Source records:
_ _ _

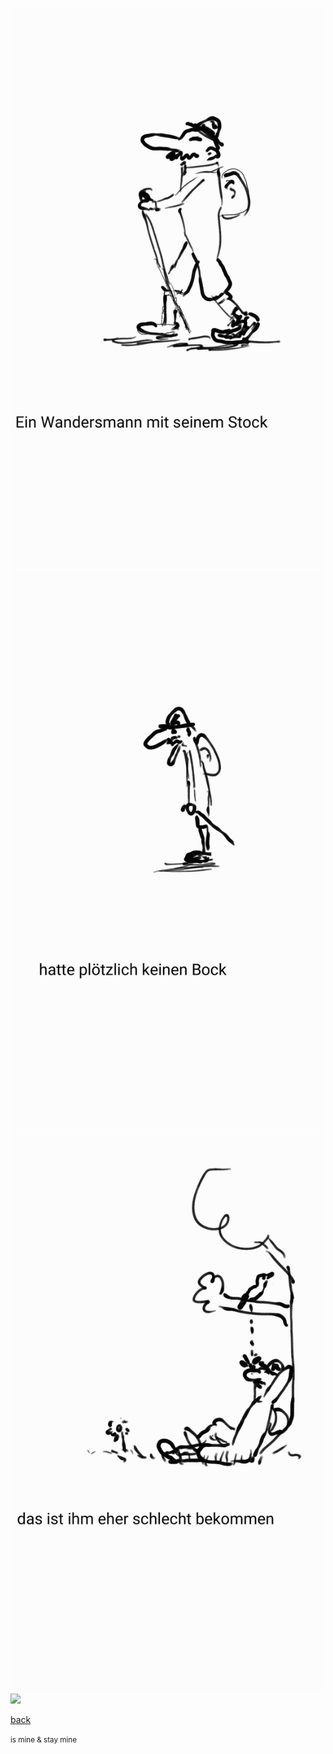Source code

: ![](Wandersmann_00.jpg)  
![](Wandersmann_01.jpg)  
![](Wandersmann_03.jpg)  
![](Wandersmann_04.jpg)  

[back](../)


<small> is mine & stay mine</small>
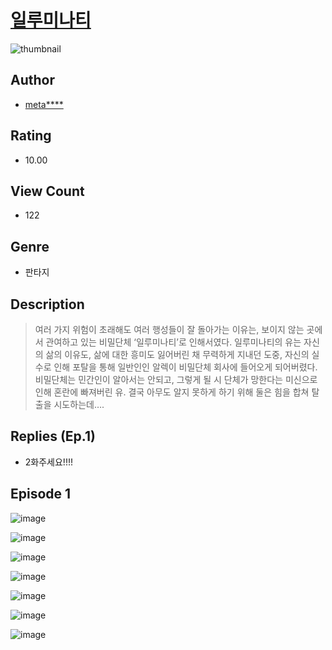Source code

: # [일루미나티](https://comic.naver.com/challenge/list?titleId=811084)
![thumbnail](https://image-comic.pstatic.net/user_contents_data/challenge_comic/2023/05/25/upload_7017559732507993655_480x623.jpeg)

## Author
- [meta****](https://comic.naver.com/artistTitle?id=367191)

## Rating
- 10.00

## View Count
- 122

## Genre
- 판타지

## Description
> 여러 가지 위험이 초래해도 여러 행성들이 잘 돌아가는 이유는, 보이지 않는 곳에서 관여하고 있는 비밀단체 ‘일루미나티’로 인해서였다. 일루미나티의 유는 자신의 삶의 이유도, 삶에 대한 흥미도 잃어버린 채 무력하게 지내던 도중, 자신의 실수로 인해 포탈을 통해 일반인인 알렉이 비밀단체 회사에 들어오게 되어버렸다. 비밀단체는 민간인이 알아서는 안되고, 그렇게 될 시 단체가 망한다는 미신으로 인해 혼란에 빠져버린 유. 결국 아무도 알지 못하게 하기 위해 둘은 힘을 합쳐 탈출을 시도하는데….​

## Replies (Ep.1)
- 2화주세요!!!!

## Episode 1
![image](https://image-comic.pstatic.net/user_contents_data/challenge_comic/2023/05/25/367191/upload_4063479658608419633.jpeg)

![image](https://image-comic.pstatic.net/user_contents_data/challenge_comic/2023/05/25/367191/upload_7005690288898389347.jpeg)

![image](https://image-comic.pstatic.net/user_contents_data/challenge_comic/2023/05/25/367191/upload_7291717442072032356.jpeg)

![image](https://image-comic.pstatic.net/user_contents_data/challenge_comic/2023/05/25/367191/upload_7234246862708290146.jpeg)

![image](https://image-comic.pstatic.net/user_contents_data/challenge_comic/2023/05/25/367191/upload_3630521858835953506.jpeg)

![image](https://image-comic.pstatic.net/user_contents_data/challenge_comic/2023/05/25/367191/upload_7220453707595659574.jpeg)

![image](https://image-comic.pstatic.net/user_contents_data/challenge_comic/2023/05/25/367191/upload_3762818384378542137.jpeg)
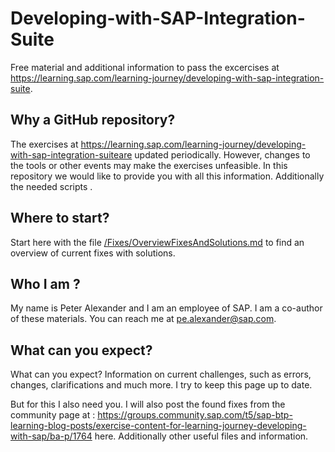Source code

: # Developing-with-SAP-Integration-Suite
Free material and additional information to pass the excercises at https://learning.sap.com/learning-journey/developing-with-sap-integration-suite.

## Why a GitHub repository?
The exercises at https://learning.sap.com/learning-journey/developing-with-sap-integration-suiteare updated periodically. However, changes to the tools or other events may make the exercises unfeasible. 
In this repository we would like to provide you with all this information. Additionally the needed scripts . 

## Where to start?
Start here with the file [/Fixes/OverviewFixesAndSolutions.md](../main/Fixes/OverviewFixesAndSolutions.md) to find an overview of current fixes with solutions.


## Who I am ?
My name is Peter Alexander and I am an employee of SAP. I am a co-author of these materials. You can reach me at pe.alexander@sap.com. 

## What can you expect?
What can you expect?
Information on current challenges, such as errors, changes, clarifications and much more. I try to keep this page up to date.

But for this I also need you. I will also post the found fixes from the community page at : https://groups.community.sap.com/t5/sap-btp-learning-blog-posts/exercise-content-for-learning-journey-developing-with-sap/ba-p/1764 here. Additionally other useful files and information.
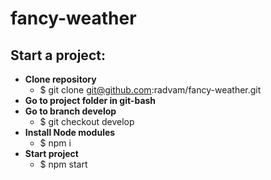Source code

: # fancy-weather

## Start a project:
* **Clone repository** 
  * $ git clone git@github.com:radvam/fancy-weather.git
* **Go to project folder in git-bash** 
* **Go to branch develop** 
  * $ git checkout develop  
* **Install Node modules** 
  * $ npm i 
* **Start project**
  * $ npm start
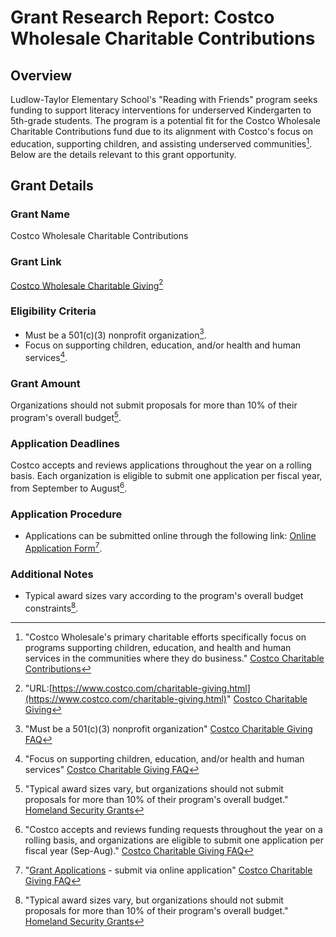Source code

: # Grant Research Report: Costco Wholesale Charitable Contributions

## Overview

Ludlow-Taylor Elementary School's "Reading with Friends" program seeks funding to support literacy interventions for underserved Kindergarten to 5th-grade students. The program is a potential fit for the Costco Wholesale Charitable Contributions fund due to its alignment with Costco's focus on education, supporting children, and assisting underserved communities[^1]. Below are the details relevant to this grant opportunity.

## Grant Details

### Grant Name
Costco Wholesale Charitable Contributions

### Grant Link
[Costco Wholesale Charitable Giving](https://www.costco.com/charitable-giving.html)[^2]

### Eligibility Criteria
- Must be a 501(c)(3) nonprofit organization[^3].
- Focus on supporting children, education, and/or health and human services[^4].

### Grant Amount
Organizations should not submit proposals for more than 10% of their program's overall budget[^5].

### Application Deadlines
Costco accepts and reviews applications throughout the year on a rolling basis. Each organization is eligible to submit one application per fiscal year, from September to August[^6].

### Application Procedure
- Applications can be submitted online through the following link: [Online Application Form](https://forms.benevity.org/eb5f89d4-4631-4c20-8681-0186712671a0)[^7].

### Additional Notes
- Typical award sizes vary according to the program's overall budget constraints[^8].

[^1]: "Costco Wholesale's primary charitable efforts specifically focus on programs supporting children, education, and health and human services in the communities where they do business." [Costco Charitable Contributions](https://www.costco.com/my-life-commitment-to-communities.html)
[^2]: "URL:[https://www.costco.com/charitable-giving.html](https://www.costco.com/charitable-giving.html)" [Costco Charitable Giving](https://www.costco.com/charitable-giving.html)
[^3]: "Must be a 501(c)(3) nonprofit organization" [Costco Charitable Giving FAQ](https://www.costco.com/charitable-giving-faq.html)
[^4]: "Focus on supporting children, education, and/or health and human services" [Costco Charitable Giving FAQ](https://www.costco.com/charitable-giving-faq.html)
[^5]: "Typical award sizes vary, but organizations should not submit proposals for more than 10% of their program's overall budget." [Homeland Security Grants](https://www.homelandsecuritygrants.info/Grant-Details/gid/56352)
[^6]: "Costco accepts and reviews funding requests throughout the year on a rolling basis, and organizations are eligible to submit one application per fiscal year (Sep-Aug)." [Costco Charitable Giving FAQ](https://www.costco.com/charitable-giving-faq.html)
[^7]: "[Grant Applications](https://forms.benevity.org/eb5f89d4-4631-4c20-8681-0186712671a0) - submit via online application" [Costco Charitable Giving FAQ](https://www.costco.com/charitable-giving-faq.html)
[^8]: "Typical award sizes vary, but organizations should not submit proposals for more than 10% of their program's overall budget." [Homeland Security Grants](https://www.homelandsecuritygrants.info/Grant-Details/gid/56352)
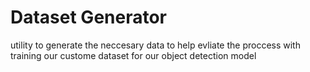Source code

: # Dataset Generator

utility to generate the neccesary data to help evliate the proccess with training our custome dataset for our object detection model
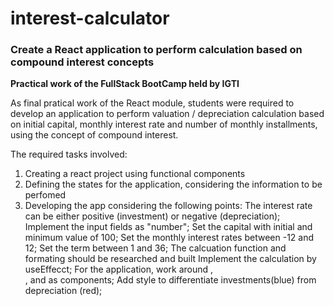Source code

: # interest-calculator

### Create a React application to perform calculation based on compound interest concepts

**Practical work of the FullStack BootCamp held by IGTI**

As final pratical work of the React module, students were required to develop an application to perform valuation / depreciation calculation based on initial capital, monthly interest rate and number of monthly installments, using the concept of compound interest.

The required tasks involved:

1. Creating a react project using functional components
2. Defining the states for the application, considering the information to be perfomed
3. Developing the app considering the following points:
   The interest rate can be either positive (investment) or negative (depreciation);
   Implement the input fields as "number";
   Set the capital with initial and minimum value of 100;
   Set the monthly interest rates between -12 and 12;
   Set the term between 1 and 36;
   The calcuation function and formating should be researched and built
   Implement the calculation by useEffecct;
   For the application, work around <App>, <Form>, <Installments> and <Installment> as components;
   Add style to differentiate investments(blue) from depreciation (red);
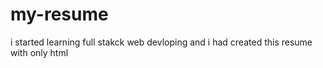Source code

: # my-resume
i started learning full stakck web devloping and i had created this resume with only html 
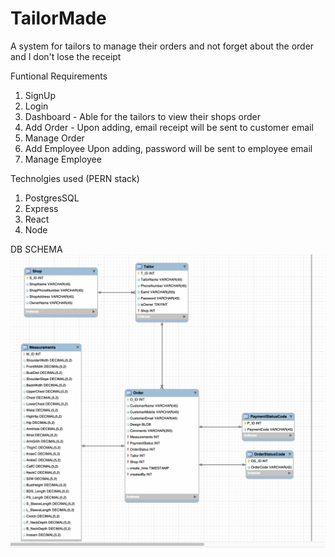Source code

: # TailorMade

A system for tailors to manage their orders and not forget about the order and I don't lose the receipt

Funtional Requirements

1) SignUp 
2) Login
3) Dashboard - Able for the tailors to view their shops order
4) Add Order - Upon adding, email receipt will be sent to customer email
5) Manage Order
6) Add Employee Upon adding, password will be sent to employee email
7) Manage Employee


Technolgies used (PERN stack)

1) PostgresSQL
2) Express
3) React
4) Node

DB SCHEMA 
![alt text](<DB_Schema.png>)






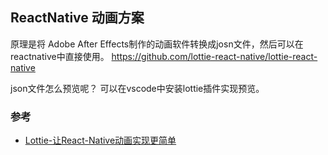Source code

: ## ReactNative 动画方案

原理是将 Adobe After Effects制作的动画软件转换成josn文件，然后可以在reactnative中直接使用。
https://github.com/lottie-react-native/lottie-react-native 

json文件怎么预览呢？
可以在vscode中安装lottie插件实现预览。



### 参考
- [Lottie-让React-Native动画实现更简单](https://www.jianshu.com/p/eb62279d1e4e)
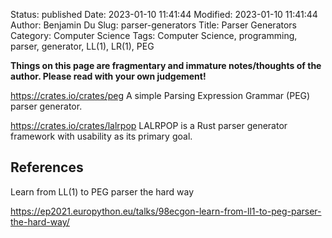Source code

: Status: published
Date: 2023-01-10 11:41:44
Modified: 2023-01-10 11:41:44
Author: Benjamin Du
Slug: parser-generators
Title: Parser Generators
Category: Computer Science
Tags: Computer Science, programming, parser, generator, LL(1), LR(1), PEG

**Things on this page are fragmentary and immature notes/thoughts of the author. Please read with your own judgement!**


https://crates.io/crates/peg
A simple Parsing Expression Grammar (PEG) parser generator.


https://crates.io/crates/lalrpop
LALRPOP is a Rust parser generator framework with usability as its primary goal.

## References
Learn from LL(1) to PEG parser the hard way

https://ep2021.europython.eu/talks/98ecgon-learn-from-ll1-to-peg-parser-the-hard-way/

_ _ _

WHAT TO PRODUCE: Please copy from the material the lines running from the one with "### Grant Amount" up to and including the one with "- Typical award", unchanged.

SOLUTION TO THIS PROBLEM:
### Grant Amount
Organizations should not submit proposals for more than 10% of their program's overall budget[^5].

### Application Deadlines
Costco accepts and reviews applications throughout the year on a rolling basis. Each organization is eligible to submit one application per fiscal year, from September to August[^6].

### Application Procedure
- Applications can be submitted online through the following link: [Online Application Form](https://forms.benevity.org/eb5f89d4-4631-4c20-8681-0186712671a0)[^7].

### Additional Notes
- Typical award sizes vary according to the program's overall budget constraints[^8].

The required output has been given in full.